At The Data Incubator we run a free eight-week data science fellowship to help our Fellows land industry jobs. We love Fellows with diverse academic backgrounds that go beyond what companies traditionally think of when hiring data scientists. Athena was a Fellow in our Fall 2016 cohort who landed a job with Brighterion.
My background is in astronomy. My research consisted of developing and performing computer simulations of star formation in the early universe. The goal of these simulations was to better understand what stellar clusters looked like in regions of the universe that telescopes cannot observe. Thus I was already familiar with computer programming and visualizing data. This was very helpful in the transition to data science. Knowing how to present my research clearly to a range of audiences — both beginning students and other experts in the field — has helped as well!
What do you think you got out of The Data Incubator?
Tons! Just about everything I know about machine learning I learned at TDI. I met lots of great, friendly, and supportive people through TDI as well. This includes the instructors and mentors as well as the other fellows in my cohort, many of which I’m sure I will keep up with for many years to come. Through TDI I’ve also made contacts with other companies and data scientists in the San Francisco Bay area, which has been quite helpful in getting those job interviews!
Could you tell us about your Data Incubator project?
I analyzed Yelp business and review data to determine what features most strongly predict a business’ star rating. The goal was to build a web app that allows businesses to figure out what changes to their business would most increase their star rating. The business features I examined included attributes like the type of food they serve, their overall ambience (e.g. ‘upscale’ versus ‘dive bar’), and the text of their Yelp reviews. My web app allows a user to look at average star ratings and other correlated features for different subsets of businesses (e.g. the average star rating of all Italian restaurants, or the phrases most commonly used in Italian restaurant reviews). The next part of this web app is a function in which a business can input the url of their Yelp page. This goes into a rating-predictor to predict that business’ current rating. Finally, the rating-predictor predicts how changing various features will alter a business’ rating in the future. For instance, maybe better service would most increase their star rating, or maybe they should try adding more bacon items to their menu.
What advice would you give to someone who is applying for The Data Incubator, particularly someone with your background?
Get familiar with Python, Pandas, and SQL. Look around online for datasets to play with, and see what interesting relationships you can find in that data. If you’re an observational astronomer, look for astronomy journal papers that describe the implementation of machine learning techniques on an astronomical dataset, and see if you can use those techniques on your data as well!
What’s your favorite thing you learned while at The Data Incubator? This can be a technology, concept, or whatever you want!
There are lots of awesome data scientists out there that come from so many different backgrounds – from finance to physics to philosophy. They will be great colleagues to work with!

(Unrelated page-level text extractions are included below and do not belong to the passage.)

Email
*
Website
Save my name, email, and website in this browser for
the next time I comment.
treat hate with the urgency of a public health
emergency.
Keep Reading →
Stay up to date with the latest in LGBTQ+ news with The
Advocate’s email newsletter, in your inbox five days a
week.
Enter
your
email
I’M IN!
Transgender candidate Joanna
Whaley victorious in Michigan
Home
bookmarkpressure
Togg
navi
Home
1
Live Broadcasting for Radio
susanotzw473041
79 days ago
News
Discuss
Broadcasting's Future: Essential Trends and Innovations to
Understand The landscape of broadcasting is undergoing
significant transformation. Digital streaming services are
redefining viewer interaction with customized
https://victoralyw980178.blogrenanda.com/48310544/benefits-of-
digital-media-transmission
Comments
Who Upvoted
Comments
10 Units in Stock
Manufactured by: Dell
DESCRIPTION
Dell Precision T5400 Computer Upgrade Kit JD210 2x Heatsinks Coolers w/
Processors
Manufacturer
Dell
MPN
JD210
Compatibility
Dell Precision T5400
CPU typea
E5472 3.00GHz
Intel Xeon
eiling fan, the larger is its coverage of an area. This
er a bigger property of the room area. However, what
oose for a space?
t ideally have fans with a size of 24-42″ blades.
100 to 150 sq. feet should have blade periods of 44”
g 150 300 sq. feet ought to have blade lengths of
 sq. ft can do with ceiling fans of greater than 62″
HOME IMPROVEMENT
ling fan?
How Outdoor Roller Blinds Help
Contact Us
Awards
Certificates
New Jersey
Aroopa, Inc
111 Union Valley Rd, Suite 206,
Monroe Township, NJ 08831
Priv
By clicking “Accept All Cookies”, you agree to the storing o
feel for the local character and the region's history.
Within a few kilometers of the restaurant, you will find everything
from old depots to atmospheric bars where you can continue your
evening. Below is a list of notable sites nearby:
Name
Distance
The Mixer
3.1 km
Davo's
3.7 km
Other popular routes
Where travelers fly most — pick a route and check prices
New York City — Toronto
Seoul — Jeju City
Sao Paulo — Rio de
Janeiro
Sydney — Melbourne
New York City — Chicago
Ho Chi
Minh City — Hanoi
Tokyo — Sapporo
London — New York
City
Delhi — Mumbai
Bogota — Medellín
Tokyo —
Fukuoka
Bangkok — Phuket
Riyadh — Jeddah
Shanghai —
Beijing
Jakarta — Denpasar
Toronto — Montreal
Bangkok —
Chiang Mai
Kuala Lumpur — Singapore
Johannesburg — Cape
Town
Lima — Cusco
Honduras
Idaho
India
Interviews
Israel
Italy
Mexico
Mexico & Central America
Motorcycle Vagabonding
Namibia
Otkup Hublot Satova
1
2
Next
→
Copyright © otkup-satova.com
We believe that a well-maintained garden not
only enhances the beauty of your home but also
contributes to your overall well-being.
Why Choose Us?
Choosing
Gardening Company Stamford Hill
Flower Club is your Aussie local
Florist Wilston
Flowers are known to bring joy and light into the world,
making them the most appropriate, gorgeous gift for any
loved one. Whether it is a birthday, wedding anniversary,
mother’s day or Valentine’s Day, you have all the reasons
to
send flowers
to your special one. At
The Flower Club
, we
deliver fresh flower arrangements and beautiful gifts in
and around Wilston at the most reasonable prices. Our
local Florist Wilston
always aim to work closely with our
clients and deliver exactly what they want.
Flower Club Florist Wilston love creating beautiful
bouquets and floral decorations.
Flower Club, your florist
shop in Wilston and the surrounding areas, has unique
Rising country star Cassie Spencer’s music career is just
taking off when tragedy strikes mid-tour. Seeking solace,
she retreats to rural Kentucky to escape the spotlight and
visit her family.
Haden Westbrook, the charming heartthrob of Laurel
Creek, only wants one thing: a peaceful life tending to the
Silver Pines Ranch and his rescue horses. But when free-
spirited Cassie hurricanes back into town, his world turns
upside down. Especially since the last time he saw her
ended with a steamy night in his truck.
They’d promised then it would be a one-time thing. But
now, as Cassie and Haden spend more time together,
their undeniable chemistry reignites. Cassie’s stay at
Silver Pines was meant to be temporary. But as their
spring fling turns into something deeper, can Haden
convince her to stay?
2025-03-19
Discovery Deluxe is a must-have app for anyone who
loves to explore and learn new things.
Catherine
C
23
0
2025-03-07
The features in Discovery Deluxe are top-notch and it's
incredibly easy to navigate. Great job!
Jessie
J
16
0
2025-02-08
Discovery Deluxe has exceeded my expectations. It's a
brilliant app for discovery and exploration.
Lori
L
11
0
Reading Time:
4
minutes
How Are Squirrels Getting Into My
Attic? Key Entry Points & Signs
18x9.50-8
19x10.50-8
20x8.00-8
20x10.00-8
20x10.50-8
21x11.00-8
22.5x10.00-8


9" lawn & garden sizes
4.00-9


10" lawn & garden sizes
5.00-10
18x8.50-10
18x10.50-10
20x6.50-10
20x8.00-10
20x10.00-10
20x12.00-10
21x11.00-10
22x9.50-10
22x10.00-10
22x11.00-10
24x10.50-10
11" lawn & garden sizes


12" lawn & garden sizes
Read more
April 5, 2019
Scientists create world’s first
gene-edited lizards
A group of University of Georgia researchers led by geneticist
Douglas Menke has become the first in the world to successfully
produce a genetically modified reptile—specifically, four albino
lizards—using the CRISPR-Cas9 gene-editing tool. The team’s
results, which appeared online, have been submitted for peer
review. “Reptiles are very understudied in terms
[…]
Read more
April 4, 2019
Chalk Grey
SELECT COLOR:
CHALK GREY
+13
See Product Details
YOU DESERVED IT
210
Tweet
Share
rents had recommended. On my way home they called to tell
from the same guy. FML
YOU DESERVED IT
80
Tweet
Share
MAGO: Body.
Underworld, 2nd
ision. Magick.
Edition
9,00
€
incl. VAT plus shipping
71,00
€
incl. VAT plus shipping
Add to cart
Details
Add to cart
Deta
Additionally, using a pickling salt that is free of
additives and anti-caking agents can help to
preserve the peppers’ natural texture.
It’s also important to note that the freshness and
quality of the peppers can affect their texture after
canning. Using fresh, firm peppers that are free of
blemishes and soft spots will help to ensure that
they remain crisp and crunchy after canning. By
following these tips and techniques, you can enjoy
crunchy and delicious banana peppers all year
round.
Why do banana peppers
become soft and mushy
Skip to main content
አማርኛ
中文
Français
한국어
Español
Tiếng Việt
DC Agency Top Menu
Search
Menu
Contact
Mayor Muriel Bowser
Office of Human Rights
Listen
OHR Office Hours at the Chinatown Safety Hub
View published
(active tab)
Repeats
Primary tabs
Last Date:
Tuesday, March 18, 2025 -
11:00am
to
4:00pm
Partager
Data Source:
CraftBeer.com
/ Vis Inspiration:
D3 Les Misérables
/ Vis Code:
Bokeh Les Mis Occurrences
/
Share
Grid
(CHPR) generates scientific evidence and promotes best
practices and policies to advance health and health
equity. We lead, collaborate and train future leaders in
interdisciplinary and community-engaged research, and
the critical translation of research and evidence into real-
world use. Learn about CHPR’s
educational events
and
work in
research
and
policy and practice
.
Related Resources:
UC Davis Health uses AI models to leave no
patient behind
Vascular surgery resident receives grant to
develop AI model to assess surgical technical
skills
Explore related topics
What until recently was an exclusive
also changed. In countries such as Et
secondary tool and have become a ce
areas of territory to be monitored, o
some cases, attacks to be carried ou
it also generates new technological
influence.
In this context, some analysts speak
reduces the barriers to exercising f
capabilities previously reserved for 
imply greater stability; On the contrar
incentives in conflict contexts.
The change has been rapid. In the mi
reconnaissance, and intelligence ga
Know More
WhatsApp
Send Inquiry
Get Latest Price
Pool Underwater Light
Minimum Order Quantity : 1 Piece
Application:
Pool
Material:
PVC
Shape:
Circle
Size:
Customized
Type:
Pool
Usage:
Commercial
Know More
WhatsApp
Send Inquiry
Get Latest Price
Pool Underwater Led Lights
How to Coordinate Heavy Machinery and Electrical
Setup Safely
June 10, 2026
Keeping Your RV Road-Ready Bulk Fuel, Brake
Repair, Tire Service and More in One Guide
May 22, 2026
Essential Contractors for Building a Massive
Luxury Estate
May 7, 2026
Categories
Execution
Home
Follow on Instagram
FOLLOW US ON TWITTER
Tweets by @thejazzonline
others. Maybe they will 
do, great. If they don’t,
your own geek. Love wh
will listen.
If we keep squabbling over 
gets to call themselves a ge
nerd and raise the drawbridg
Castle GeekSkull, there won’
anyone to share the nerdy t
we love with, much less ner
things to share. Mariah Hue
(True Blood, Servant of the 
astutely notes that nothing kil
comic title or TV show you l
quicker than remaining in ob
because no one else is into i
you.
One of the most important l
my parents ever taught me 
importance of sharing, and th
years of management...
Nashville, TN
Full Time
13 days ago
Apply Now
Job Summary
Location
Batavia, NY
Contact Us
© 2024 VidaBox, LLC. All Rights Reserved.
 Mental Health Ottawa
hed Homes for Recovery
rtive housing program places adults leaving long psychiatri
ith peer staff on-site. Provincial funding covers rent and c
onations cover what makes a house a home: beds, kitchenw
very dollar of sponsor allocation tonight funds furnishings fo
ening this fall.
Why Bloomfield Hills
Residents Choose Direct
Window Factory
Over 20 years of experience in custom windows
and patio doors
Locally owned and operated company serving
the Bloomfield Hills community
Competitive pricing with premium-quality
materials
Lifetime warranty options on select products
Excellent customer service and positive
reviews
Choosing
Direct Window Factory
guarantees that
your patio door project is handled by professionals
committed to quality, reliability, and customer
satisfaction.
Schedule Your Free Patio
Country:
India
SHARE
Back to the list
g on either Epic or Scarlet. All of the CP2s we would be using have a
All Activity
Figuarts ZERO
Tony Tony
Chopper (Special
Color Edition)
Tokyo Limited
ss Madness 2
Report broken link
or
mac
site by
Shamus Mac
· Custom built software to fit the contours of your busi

Where are you working now and tell us a little about your new job!
I will be working at Brighterion, a company that develops AI and machine learning models for various clients. A lot of their work is in credit card fraud detection. I will get to update some of their current fraud detection models using new credit card transaction data, and I’ll be developing new models as well. These models are applied to literally billions of transactions a month, so it’s a major and exciting challenge!